TASK REQUIREMENTS
• a. Condense the paragraph beginning "Woodstock has a reputation for being dangerous" from the excerpt about photographing Woodstock into a shorter version that keeps its main facts.
• b. Answer these questions using the excerpt about photographing Woodstock:
(i) What is the working title of the slideshow?
(ii) What did the Manager of the Woodstock Improvement District provide to help with the project?
(iii) According to the author, what was their safety meter not calibrated to?
• c. Write what comes next in the excerpt about photographing Woodstock, picking up after its final sentence.

DOCUMENT EXTRACT below:

All in all, a great day.

Where will I spend my happy days?

I’ve whittled my work from Woodstock down to a number that I can at least show you in a slideshow — albeit a long one. I still need to edit it further down, but I think I’ll leave that for a few months to gain some distance. In the meantime, here it is, with a working title of Where will I spend my happy days?

Woodstock has a reputation for being dangerous. One person I spoke to said his wife was held up at gunpoint there, and another one told me he’d been mugged there. Someone else told me it was seriously dangerous, like murder dangerous due to all the gang activity there. Another (coloured) person told me that he feels much safer in historically Black areas than in historically Coloured areas like Woodstock. The Manager of the Woodstock Improvement District, who provided me with a security guard to help me in my project, told me he’s sick of this idea that Woodstock is dangerous. But when I asked if that meant that I could wander the streets by myself with my camera, he said no way. When he saw my camera he guffawed, “Shue! You’re crazy if you think can you walk around by yourself with THAT!”

It strikes me that the South African idea of safety is… well, skewed to say the least.

Being a mother, I had no interest in putting my life or mental health at risk, certainly not for photography, but I didn’t really feel like I was doing that in Woodstock. The problem was that I didn’t feel like I could trust my own judgment because there were probably all kinds of cultural cues I was missing. My safety meter wasn’t calibrated to Cape Town. So I began with a question, but my explorations quickly turned into an obsession with personal security and how people carry out their daily lives under the constant threat of being mugged or carjacked or killed.

End of DOCUMENT EXTRACT.
INFORMATION PROVIDED below:

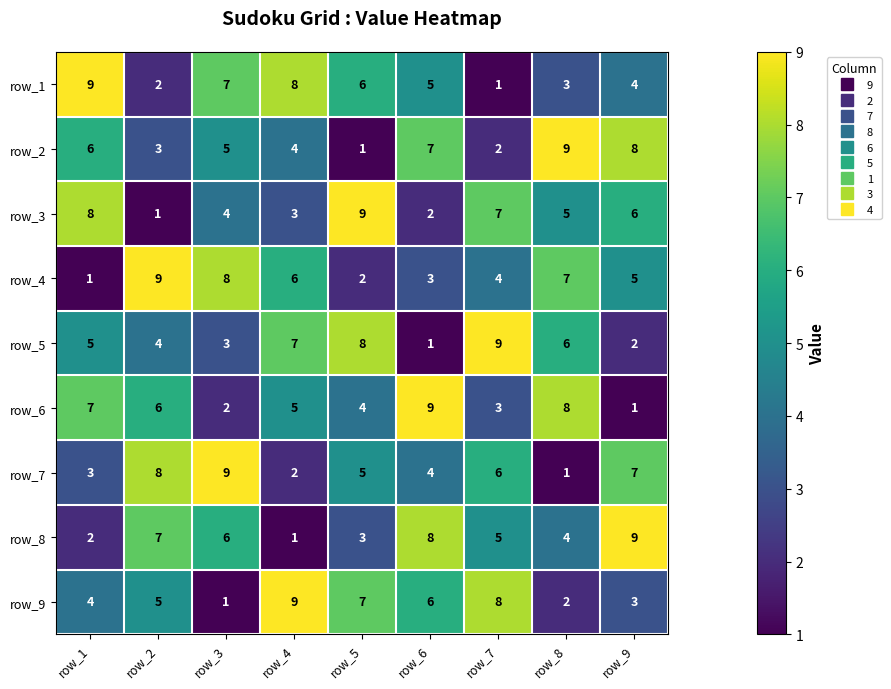

What is the sum of the row_5 values at row_7 and row_2?

13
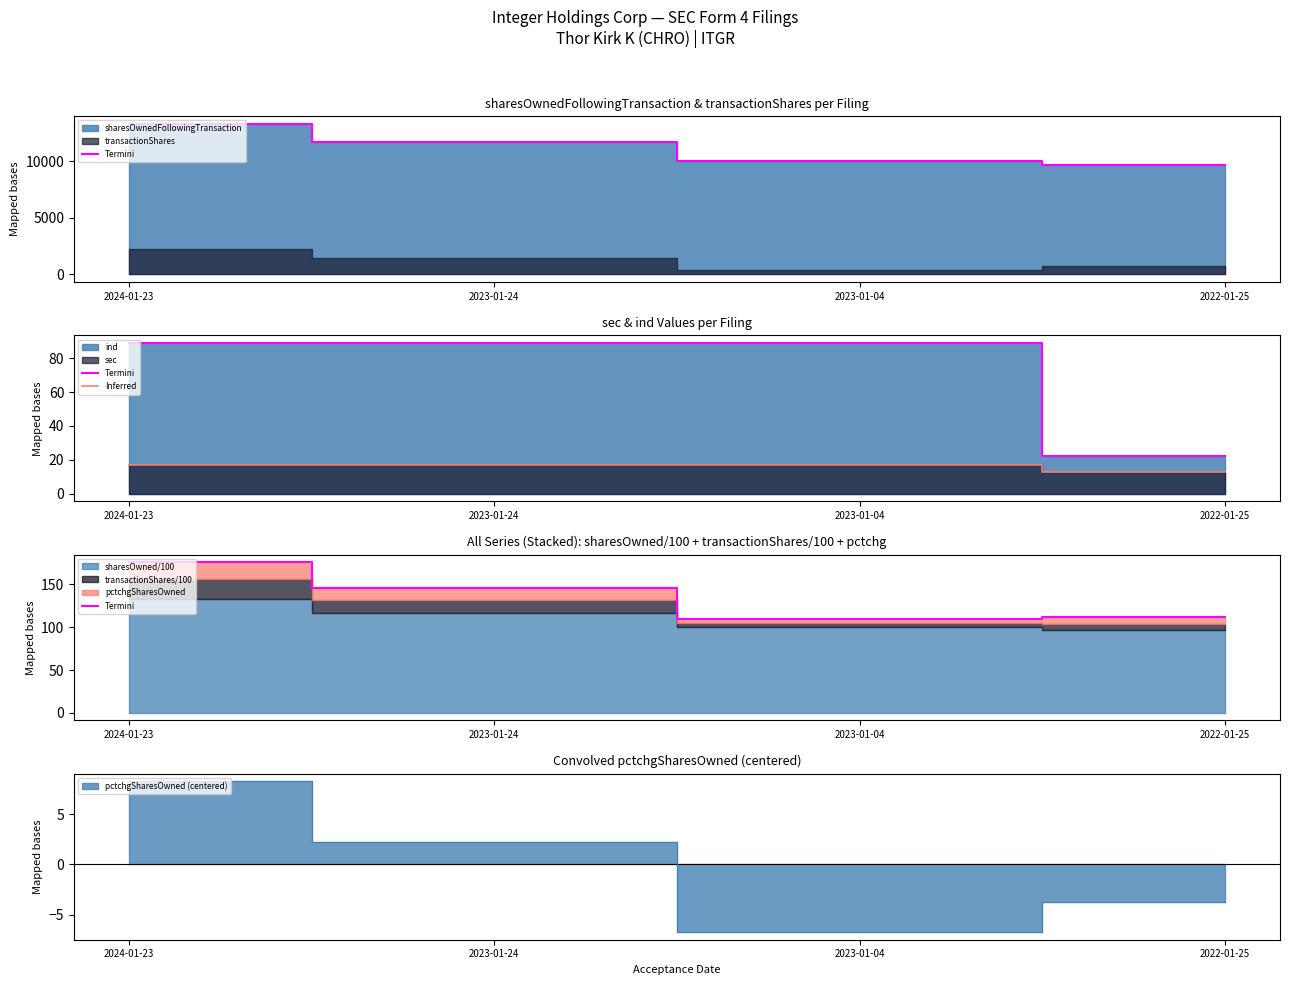

Which category has the lowest value in the Inferred series?

2022-01-25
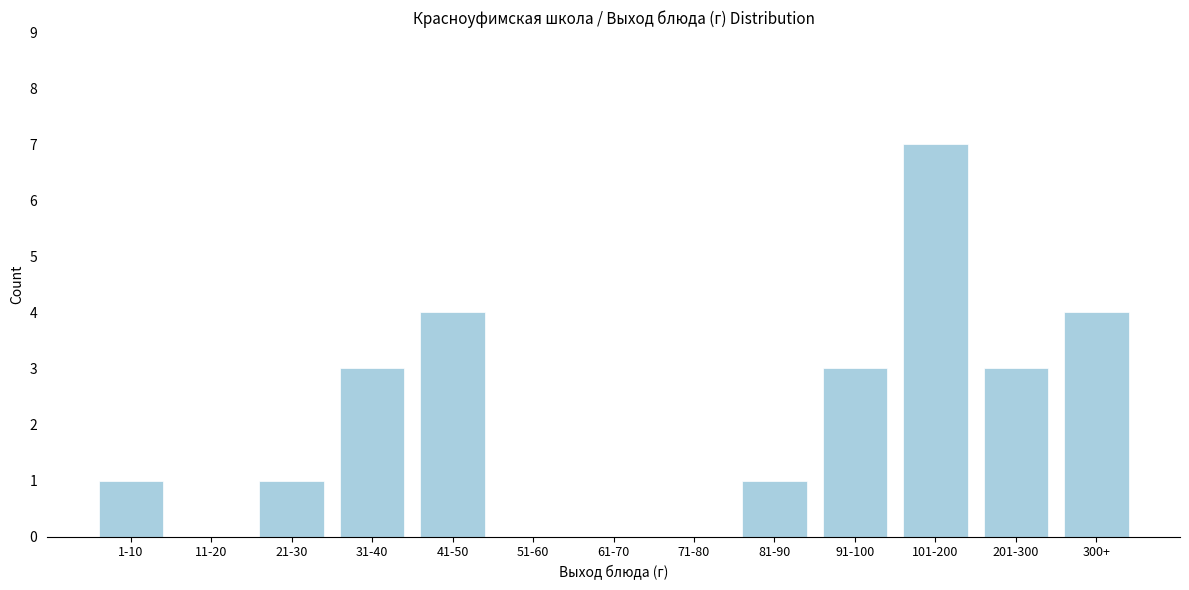

Reading right to left, transcribe all the data shown in this chart.

300+=4	201-300=3	101-200=7	91-100=3	81-90=1	71-80=0	61-70=0	51-60=0	41-50=4	31-40=3	21-30=1	11-20=0	1-10=1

End of INFORMATION PROVIDED.

ANSWERS PROVIDED
• a. Woodstock is widely considered dangerous. One man said his wife was held up at gunpoint there, another said he had been mugged there, and a third called it "murder dangerous" because of gang activity. A coloured man said he feels safer in historically Black areas than in historically Coloured areas like Woodstock. The Manager of the Woodstock Improvement District, who supplied a security guard for the project, said he is tired of Woodstock's reputation for danger. Even so, he flatly ruled out walking the streets alone with a camera and laughed that anyone trying it would be crazy.

• b.
(i) Where will I spend my happy days?
(ii) A security guard.
(iii) Cape Town.

• c.
My original goal with this project was to make enough good work to apply for grants to return and finish it over a longer term. But I think my love affair with South Africa has moved from the honeymoon phase to the morning after, and I’m not so interested in returning right now. As I’ve been attempting to edit this work, I keep feeling like it’s just unfinished. There are gaps and missing threads that if I’d had more time I could have figured out how to fill but I just didn’t have time to work through all that. Sadly, it might just remain unfinished forever, which feels like a terrible disservice to the people who helped me and invited me into their homes: Sam and her family at the Woodstock Torchbearer, the Woodstock Improvement District, the manager and residents of the Haven Old Age Home for the Destitute, Dennis, Jeffrey, Carol and Nathanial, Elizabeth and Lindsay, and Vanessa, among others.

Where will I spend my happy days?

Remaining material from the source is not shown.